Skip to main content

7.2.17 Rev. Daughtry

This Sunday, St. John’s marks Independence Day, so it seems like a good time to ask the question: What is freedom?

Freedom is the absence of constraint. In the American myth, freedom is claiming your independence from the oppression that rules over you.

In the story of our country’s founding, freedom meant independence from a society that called your religion, or your lack of it, a heresy. It was independence from the foreign dictator and his taxes. Over the course of 241 years, freedom has come to mean independence from enslavement, an evil system that brutally controlled the lives of some to the enrichment of others. For many of us, it also means independence from the authority of fathers and husbands, and independence from strict ways of imagining human sexuality and gender identity.

The stories we hear in Scripture are the ground of this vision of freedom. Freedom from slavery in Egypt. Freedom from illness and addiction, when Jesus heals. Freedom from social constraints, when Jesus gathers his followers across the social divides of their time. Freedom from the final authority of death, in the resurrection. Freedom from gives us the moral imperative that we need in order to seek justice for each human being.

And, if you are a follower of Jesus, freedom from oppression is only one side of the coin. Christians believe that we are free from the things that bind and constrain us, and that we are free for something, too.

In Baptism, whether we politely splash the new Christian with water, or dunk them all the way under and hold them down for a moment, we are not just washing them clean. In that act we symbolize joining with Christ in his death, that by it we might share in his resurrection (BCP p. 306).

Landmark coordinate records:

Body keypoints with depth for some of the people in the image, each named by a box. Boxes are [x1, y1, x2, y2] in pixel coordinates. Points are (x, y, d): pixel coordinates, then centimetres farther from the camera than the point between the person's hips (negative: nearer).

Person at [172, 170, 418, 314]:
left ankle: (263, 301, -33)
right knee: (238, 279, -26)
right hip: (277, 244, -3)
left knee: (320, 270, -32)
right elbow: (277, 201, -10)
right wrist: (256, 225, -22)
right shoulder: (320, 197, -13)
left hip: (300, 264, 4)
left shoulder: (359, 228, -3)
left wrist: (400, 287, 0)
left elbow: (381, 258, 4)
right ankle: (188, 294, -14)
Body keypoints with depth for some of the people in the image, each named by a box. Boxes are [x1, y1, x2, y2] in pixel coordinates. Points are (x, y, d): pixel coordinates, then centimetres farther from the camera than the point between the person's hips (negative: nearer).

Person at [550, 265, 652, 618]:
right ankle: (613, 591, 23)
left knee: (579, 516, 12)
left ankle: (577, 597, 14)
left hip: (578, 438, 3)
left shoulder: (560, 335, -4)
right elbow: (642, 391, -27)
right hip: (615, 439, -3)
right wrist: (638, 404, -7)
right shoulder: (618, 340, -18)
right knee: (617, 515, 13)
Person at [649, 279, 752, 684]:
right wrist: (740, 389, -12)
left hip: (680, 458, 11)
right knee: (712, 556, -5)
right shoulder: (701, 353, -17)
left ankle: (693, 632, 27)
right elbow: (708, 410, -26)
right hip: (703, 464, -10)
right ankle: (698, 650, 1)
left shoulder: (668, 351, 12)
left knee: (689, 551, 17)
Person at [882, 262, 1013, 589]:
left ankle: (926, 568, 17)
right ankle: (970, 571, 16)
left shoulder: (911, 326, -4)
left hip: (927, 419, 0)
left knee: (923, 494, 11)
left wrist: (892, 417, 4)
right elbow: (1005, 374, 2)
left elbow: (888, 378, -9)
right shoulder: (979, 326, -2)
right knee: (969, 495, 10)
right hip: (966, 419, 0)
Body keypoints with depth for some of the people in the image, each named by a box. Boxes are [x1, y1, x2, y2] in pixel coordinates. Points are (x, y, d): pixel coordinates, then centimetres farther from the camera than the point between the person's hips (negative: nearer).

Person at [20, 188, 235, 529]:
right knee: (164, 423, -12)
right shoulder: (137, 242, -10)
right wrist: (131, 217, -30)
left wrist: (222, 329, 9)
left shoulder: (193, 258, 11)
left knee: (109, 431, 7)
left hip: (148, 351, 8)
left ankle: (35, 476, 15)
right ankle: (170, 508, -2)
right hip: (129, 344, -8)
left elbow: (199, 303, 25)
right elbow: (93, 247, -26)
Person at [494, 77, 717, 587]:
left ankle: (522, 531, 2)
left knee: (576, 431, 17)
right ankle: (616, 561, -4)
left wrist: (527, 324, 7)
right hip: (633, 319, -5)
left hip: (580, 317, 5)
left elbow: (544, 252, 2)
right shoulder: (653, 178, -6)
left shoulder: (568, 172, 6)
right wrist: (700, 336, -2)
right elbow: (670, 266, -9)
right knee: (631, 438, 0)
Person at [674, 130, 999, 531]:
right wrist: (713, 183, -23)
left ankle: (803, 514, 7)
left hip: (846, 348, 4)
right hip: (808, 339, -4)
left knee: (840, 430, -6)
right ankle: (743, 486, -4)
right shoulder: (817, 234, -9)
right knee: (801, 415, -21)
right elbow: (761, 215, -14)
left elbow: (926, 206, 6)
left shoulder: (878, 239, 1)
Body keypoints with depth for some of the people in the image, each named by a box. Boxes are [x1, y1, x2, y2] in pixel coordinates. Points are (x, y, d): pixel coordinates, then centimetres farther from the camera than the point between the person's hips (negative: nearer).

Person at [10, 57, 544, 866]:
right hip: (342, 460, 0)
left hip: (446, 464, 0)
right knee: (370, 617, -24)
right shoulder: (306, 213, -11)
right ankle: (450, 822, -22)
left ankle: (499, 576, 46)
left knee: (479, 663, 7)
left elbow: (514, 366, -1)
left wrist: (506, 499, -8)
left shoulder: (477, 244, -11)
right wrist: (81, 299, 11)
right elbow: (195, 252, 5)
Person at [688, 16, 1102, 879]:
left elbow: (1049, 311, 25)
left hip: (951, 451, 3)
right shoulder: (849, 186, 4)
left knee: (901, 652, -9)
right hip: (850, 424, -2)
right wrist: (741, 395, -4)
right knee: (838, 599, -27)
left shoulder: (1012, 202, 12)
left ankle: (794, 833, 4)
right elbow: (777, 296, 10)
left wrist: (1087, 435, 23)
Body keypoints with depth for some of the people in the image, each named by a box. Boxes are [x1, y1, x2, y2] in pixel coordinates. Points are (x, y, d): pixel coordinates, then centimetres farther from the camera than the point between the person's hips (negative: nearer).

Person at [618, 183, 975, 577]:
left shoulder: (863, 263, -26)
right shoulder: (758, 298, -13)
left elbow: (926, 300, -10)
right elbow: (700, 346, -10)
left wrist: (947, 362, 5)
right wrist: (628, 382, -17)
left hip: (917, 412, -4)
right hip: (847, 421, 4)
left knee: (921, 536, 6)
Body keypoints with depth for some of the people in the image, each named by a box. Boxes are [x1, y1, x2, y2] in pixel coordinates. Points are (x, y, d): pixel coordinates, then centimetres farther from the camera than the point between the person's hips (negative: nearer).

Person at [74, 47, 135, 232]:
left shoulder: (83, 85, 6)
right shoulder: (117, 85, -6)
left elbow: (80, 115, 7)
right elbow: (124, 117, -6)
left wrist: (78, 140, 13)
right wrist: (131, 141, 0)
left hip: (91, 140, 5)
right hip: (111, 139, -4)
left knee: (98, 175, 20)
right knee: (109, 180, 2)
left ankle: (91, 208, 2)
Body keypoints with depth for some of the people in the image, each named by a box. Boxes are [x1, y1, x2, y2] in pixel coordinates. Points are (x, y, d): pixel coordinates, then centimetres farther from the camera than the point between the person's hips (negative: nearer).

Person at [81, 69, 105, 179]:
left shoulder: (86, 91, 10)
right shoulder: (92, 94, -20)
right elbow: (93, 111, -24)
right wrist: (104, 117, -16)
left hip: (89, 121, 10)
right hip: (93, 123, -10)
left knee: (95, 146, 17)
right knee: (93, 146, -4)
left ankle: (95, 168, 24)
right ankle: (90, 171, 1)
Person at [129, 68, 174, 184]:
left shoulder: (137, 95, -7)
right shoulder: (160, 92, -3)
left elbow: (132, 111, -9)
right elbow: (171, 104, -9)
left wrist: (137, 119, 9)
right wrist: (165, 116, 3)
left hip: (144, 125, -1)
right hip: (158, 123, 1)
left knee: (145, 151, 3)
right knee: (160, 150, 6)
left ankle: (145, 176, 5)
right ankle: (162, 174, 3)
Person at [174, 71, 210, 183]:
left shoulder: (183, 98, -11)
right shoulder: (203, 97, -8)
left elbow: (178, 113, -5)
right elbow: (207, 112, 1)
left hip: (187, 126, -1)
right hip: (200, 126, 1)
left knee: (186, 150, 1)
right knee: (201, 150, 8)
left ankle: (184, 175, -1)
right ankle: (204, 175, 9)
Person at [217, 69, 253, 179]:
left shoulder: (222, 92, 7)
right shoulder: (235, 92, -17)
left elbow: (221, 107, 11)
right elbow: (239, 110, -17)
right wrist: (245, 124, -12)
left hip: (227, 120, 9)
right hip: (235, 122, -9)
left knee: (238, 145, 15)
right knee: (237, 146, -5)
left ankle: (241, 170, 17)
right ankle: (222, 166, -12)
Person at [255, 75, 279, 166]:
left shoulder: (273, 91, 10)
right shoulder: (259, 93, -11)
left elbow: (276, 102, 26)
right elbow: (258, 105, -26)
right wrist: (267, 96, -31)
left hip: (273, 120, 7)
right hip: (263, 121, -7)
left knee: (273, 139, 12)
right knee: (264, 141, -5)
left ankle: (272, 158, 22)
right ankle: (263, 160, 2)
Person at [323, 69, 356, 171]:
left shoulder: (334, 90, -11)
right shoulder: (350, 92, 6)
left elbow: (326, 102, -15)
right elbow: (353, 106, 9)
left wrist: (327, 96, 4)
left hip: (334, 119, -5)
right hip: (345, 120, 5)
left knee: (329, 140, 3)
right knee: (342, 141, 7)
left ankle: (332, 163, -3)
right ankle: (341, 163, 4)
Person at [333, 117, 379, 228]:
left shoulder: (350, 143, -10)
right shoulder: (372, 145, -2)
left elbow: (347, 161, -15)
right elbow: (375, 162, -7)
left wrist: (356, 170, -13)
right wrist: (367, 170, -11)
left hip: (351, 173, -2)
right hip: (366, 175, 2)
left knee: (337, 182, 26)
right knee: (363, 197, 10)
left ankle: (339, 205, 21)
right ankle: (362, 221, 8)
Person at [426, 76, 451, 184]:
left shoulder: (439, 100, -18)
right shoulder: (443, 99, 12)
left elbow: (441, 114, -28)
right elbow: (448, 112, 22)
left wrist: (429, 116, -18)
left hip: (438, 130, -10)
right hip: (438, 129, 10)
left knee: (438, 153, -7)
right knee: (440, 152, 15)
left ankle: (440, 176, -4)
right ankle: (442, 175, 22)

- [ACTIONS TO TAKE]:
1. In the reflection on freedom, what does St. John's mark this Sunday?
2. Print everything in the reflection on freedom from "Skip to main" down to "rules over you.", word for word.

- [SOLUTION LIST]:
1. Independence Day.

2.
Skip to main content

7.2.17 Rev. Daughtry

This Sunday, St. John’s marks Independence Day, so it seems like a good time to ask the question: What is freedom?

Freedom is the absence of constraint. In the American myth, freedom is claiming your independence from the oppression that rules over you.